** Problem **
Transcribe the data exactly, stopping after the "sostenibile" line.
-- Opening Marker --
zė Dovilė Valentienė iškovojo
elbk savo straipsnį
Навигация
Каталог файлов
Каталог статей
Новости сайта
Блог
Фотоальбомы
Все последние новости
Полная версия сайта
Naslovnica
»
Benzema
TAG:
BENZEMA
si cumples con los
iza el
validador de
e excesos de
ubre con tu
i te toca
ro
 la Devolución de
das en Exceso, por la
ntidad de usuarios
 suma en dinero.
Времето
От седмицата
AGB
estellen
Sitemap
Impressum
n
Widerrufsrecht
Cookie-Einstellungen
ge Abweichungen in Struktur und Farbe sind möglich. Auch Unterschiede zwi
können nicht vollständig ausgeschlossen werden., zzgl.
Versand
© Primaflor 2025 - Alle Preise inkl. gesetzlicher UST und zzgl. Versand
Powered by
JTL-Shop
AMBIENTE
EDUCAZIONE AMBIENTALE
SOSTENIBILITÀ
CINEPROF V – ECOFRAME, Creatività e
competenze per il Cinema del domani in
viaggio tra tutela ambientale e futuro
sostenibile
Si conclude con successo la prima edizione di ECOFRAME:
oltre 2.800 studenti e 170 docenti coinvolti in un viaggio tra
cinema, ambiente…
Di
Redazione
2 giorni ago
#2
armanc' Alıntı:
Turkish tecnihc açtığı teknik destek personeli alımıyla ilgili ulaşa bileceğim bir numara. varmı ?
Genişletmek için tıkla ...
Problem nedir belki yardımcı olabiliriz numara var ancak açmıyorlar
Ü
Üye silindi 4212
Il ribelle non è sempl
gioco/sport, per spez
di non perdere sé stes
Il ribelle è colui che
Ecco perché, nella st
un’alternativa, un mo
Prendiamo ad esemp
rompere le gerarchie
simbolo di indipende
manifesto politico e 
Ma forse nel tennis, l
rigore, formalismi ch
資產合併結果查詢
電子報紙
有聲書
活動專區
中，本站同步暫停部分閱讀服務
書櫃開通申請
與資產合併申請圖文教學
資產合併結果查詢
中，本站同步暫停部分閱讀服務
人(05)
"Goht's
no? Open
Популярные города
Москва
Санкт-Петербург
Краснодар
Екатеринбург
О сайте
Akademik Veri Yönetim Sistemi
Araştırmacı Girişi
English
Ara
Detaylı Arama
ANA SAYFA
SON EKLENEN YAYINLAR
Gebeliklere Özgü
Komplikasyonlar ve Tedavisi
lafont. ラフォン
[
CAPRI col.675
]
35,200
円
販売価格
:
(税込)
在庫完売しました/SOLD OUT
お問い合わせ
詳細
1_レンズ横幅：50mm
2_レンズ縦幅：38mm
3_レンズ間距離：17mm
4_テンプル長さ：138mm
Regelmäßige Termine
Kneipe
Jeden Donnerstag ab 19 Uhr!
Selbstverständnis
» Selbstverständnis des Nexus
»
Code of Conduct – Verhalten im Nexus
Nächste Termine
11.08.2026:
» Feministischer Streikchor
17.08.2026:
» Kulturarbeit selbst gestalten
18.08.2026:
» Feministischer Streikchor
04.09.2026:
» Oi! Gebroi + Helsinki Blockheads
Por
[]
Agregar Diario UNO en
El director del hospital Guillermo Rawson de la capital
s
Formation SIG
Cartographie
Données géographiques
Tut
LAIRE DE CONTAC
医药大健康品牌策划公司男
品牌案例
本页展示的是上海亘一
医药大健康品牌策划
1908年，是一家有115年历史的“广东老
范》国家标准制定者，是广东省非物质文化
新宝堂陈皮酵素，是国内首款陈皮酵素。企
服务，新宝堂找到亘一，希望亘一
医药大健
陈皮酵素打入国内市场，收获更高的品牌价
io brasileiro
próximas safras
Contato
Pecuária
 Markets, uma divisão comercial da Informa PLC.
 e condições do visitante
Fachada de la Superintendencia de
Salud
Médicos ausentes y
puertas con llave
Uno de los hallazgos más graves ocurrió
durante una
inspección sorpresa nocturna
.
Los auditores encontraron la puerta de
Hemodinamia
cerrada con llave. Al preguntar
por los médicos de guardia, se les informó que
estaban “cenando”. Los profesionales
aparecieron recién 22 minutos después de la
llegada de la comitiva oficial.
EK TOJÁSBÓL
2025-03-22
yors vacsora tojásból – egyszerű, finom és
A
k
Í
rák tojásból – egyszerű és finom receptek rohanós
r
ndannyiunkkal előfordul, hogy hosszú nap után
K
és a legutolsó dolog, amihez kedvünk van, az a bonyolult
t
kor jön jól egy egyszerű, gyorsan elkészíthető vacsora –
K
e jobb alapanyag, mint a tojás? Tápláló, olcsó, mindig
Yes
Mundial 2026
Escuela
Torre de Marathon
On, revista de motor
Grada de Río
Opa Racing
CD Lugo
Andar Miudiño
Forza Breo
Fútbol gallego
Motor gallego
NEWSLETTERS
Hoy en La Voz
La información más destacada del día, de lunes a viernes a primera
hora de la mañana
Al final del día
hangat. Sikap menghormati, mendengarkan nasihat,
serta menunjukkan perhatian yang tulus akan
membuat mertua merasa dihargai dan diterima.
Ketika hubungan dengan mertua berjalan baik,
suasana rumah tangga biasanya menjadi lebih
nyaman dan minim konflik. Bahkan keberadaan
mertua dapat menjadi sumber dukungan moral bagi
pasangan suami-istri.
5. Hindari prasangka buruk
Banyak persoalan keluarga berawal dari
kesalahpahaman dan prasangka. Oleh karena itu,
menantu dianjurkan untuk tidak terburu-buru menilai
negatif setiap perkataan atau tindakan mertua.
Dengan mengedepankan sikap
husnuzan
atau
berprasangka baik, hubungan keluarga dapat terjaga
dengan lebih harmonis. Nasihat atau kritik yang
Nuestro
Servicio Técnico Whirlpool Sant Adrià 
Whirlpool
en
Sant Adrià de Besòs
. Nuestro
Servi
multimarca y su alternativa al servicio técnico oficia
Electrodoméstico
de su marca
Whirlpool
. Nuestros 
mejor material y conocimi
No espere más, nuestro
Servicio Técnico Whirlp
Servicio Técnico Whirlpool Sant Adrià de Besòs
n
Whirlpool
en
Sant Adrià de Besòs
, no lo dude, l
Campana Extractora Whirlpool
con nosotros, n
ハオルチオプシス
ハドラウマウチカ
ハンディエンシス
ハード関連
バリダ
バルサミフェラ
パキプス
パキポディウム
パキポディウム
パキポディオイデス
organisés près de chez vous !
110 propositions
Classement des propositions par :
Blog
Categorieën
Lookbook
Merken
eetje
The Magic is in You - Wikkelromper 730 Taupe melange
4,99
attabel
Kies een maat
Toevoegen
-- Closing Marker --
** Response **
zė Dovilė Valentienė iškovojo
elbk savo straipsnį
Навигация
Каталог файлов
Каталог статей
Новости сайта
Блог
Фотоальбомы
Все последние новости
Полная версия сайта
Naslovnica
»
Benzema
TAG:
BENZEMA
si cumples con los
iza el
validador de
e excesos de
ubre con tu
i te toca
ro
 la Devolución de
das en Exceso, por la
ntidad de usuarios
 suma en dinero.
Времето
От седмицата
AGB
estellen
Sitemap
Impressum
n
Widerrufsrecht
Cookie-Einstellungen
ge Abweichungen in Struktur und Farbe sind möglich. Auch Unterschiede zwi
können nicht vollständig ausgeschlossen werden., zzgl.
Versand
© Primaflor 2025 - Alle Preise inkl. gesetzlicher UST und zzgl. Versand
Powered by
JTL-Shop
AMBIENTE
EDUCAZIONE AMBIENTALE
SOSTENIBILITÀ
CINEPROF V – ECOFRAME, Creatività e
competenze per il Cinema del domani in
viaggio tra tutela ambientale e futuro
sostenibile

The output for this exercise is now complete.